START Text segment

A Bee Redux and thoughts on Picking Up Where We Left Off

Mike was on the fence about getting back into beekeeping this spring. I was hoping we would, but after last year, I didn’t want to press it. Bees are fun to watch and to talk about and I love it when he picks up hobbies where I reap rewards and am required to do almost no work. But after the Great Bee Debacle of 2021 I was leaving the decision up to him.

For those who don’t want to go back and read through part one of this bee story, here’s a recap: Inspired by Colin’s foray into beekeeping the year before, Mike built a backyard bee Taj Mahal and brought home a package of bees for it. Our queen decided the digs weren’t for her and took off, flying in big, lazy spirals into the clear, spring sky while we watched her go.

After that, Mike rushed and brought on a second queen to be introduced to the hive. With luck she’d be welcomed and start producing more hive members, keeping the colony going. At first it seemed to work and for a time, we reveled in the notion that we were officially successful beekeepers. Then it seemed like the hive was thinning out, but it was hard to be sure. Fifteen thousand bees didn’t look a lot different than ten thousand bees to our untrained eyes when we opened things up, and maybe a big bunch of them were just out on a pollen run?

Eventually, though, it was clear we were looking at fewer and fewer bees every week. In the end all we had left was Her Royal Majesty the Second and a couple of stragglers, and us with no actual idea what happened.

While unsuccessful, our short bee experience did teach us a few things. One was that bees can make friends. Instead of availing themselves of the water source we’d set up, our bees congregated in a little line on the edge of the neighbors’ bird bath each morning with a buzzy greeting. We hadn’t counted on them outing our covert beekeeping efforts, but thankfully the neighbors were delighted instead of alarmed.

By the time they came by to ask about this year’s bee effort, Mike had all but decided that our backyard bee Taj would go unoccupied. But it didn’t take too much effort to change his mind.

This year we’re making a few changes. First, we brought home nuks instead of a package of bees (nuk is pronounced more like ukulele than knuckles, by the way). A nuk is like a mini hive with frames ready to transfer into the new hive, and a queen already entrenched in the colony. And we bought two nuks instead of one, having learned that setting up a lone hive is a rookie move. With two, we’re told, you can tell more readily if one has a problem and make adjustments.

What those adjustments might be, I can’t tell you, but it will be helpful to compare the two along the way to see if there’s any thinning early on.

END Text segment

• Short exercise a
According to the beekeeping post, what does a nuk include?

START Available records

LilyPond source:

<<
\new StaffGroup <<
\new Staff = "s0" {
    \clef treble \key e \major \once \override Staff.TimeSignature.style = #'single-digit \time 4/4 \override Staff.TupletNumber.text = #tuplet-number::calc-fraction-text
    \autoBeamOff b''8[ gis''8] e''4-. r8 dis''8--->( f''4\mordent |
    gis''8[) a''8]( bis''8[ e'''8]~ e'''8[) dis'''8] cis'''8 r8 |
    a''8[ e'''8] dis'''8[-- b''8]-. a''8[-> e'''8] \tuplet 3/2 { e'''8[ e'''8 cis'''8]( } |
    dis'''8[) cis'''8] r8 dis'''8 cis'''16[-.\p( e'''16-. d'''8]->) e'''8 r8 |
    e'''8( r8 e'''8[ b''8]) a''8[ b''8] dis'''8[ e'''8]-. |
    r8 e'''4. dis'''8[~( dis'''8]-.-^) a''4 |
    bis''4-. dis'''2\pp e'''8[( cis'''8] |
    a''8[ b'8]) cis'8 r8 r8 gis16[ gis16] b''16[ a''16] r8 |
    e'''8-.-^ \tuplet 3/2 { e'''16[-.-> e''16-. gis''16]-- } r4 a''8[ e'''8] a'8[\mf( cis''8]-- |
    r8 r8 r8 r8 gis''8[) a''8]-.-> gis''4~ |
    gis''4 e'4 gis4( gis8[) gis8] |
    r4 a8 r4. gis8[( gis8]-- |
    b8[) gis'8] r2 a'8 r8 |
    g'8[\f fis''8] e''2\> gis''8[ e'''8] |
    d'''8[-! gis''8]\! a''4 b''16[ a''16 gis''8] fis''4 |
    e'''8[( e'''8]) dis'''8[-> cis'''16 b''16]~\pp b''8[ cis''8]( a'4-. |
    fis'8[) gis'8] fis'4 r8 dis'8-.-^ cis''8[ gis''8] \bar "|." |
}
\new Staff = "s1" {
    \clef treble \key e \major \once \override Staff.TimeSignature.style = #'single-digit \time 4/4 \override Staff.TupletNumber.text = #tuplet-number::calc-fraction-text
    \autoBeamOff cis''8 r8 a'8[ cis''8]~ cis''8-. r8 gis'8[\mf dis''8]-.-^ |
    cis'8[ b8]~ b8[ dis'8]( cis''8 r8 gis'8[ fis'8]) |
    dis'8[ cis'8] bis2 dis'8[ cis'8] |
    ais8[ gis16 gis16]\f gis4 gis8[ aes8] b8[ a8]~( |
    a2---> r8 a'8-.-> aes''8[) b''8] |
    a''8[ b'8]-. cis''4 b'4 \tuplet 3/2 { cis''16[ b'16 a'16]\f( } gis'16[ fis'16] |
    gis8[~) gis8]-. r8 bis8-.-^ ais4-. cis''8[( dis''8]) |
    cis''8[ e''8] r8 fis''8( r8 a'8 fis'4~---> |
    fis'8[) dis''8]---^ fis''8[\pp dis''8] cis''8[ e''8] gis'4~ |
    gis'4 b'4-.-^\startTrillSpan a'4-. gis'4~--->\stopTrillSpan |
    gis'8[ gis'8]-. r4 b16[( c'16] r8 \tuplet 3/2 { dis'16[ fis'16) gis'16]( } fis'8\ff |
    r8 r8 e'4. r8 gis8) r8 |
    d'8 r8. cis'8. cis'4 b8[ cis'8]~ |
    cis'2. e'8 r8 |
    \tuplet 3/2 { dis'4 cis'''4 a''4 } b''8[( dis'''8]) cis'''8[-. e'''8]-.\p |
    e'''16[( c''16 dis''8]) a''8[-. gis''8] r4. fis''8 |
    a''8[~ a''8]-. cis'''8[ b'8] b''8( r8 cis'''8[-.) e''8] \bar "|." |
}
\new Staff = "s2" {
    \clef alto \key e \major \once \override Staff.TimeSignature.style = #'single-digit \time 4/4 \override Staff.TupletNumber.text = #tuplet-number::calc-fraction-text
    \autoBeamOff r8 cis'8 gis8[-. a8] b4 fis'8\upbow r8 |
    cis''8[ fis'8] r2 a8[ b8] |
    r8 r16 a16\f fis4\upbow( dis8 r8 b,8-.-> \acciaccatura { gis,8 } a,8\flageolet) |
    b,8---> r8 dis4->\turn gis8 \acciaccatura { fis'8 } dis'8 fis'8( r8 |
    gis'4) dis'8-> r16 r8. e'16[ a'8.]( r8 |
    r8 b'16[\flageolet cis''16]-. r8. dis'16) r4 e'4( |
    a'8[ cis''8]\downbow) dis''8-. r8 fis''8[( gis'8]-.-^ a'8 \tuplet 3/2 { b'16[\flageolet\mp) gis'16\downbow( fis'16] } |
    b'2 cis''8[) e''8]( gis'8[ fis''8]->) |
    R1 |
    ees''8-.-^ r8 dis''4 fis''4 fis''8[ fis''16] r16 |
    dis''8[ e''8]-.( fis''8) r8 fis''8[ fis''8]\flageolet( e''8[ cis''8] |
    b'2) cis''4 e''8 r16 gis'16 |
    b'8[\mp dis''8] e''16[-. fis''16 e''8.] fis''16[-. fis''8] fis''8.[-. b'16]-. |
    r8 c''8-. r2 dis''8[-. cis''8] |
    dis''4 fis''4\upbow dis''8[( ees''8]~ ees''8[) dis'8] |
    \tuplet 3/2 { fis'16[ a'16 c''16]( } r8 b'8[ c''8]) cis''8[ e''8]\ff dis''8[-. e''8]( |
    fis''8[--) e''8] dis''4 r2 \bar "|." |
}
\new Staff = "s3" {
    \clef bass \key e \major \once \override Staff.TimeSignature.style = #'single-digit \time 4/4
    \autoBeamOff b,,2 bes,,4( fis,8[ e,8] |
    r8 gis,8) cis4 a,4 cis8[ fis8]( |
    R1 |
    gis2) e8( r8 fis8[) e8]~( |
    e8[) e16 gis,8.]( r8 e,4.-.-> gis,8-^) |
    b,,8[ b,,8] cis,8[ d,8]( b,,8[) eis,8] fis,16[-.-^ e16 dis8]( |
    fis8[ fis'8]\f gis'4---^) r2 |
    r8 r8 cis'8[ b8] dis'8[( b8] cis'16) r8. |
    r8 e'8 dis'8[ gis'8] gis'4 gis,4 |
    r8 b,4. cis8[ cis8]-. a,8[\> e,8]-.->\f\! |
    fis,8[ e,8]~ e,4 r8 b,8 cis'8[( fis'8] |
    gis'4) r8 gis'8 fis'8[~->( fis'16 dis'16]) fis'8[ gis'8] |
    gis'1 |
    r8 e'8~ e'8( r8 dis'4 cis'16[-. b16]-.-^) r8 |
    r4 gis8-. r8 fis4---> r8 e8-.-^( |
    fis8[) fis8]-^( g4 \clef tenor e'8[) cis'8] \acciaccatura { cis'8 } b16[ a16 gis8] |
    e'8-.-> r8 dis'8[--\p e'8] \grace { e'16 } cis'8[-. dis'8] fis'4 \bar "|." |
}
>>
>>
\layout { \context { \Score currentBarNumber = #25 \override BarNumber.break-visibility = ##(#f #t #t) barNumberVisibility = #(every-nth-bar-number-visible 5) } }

END Available records

• Short exercise b
Pull out every line of the records that contains the string "style".

• Expected answer a
A nuk includes frames ready to transfer into the new hive and a queen already entrenched in the colony.

• Expected answer b
    \clef treble \key e \major \once \override Staff.TimeSignature.style = #'single-digit \time 4/4 \override Staff.TupletNumber.text = #tuplet-number::calc-fraction-text
    \clef treble \key e \major \once \override Staff.TimeSignature.style = #'single-digit \time 4/4 \override Staff.TupletNumber.text = #tuplet-number::calc-fraction-text
    \clef alto \key e \major \once \override Staff.TimeSignature.style = #'single-digit \time 4/4 \override Staff.TupletNumber.text = #tuplet-number::calc-fraction-text
    \clef bass \key e \major \once \override Staff.TimeSignature.style = #'single-digit \time 4/4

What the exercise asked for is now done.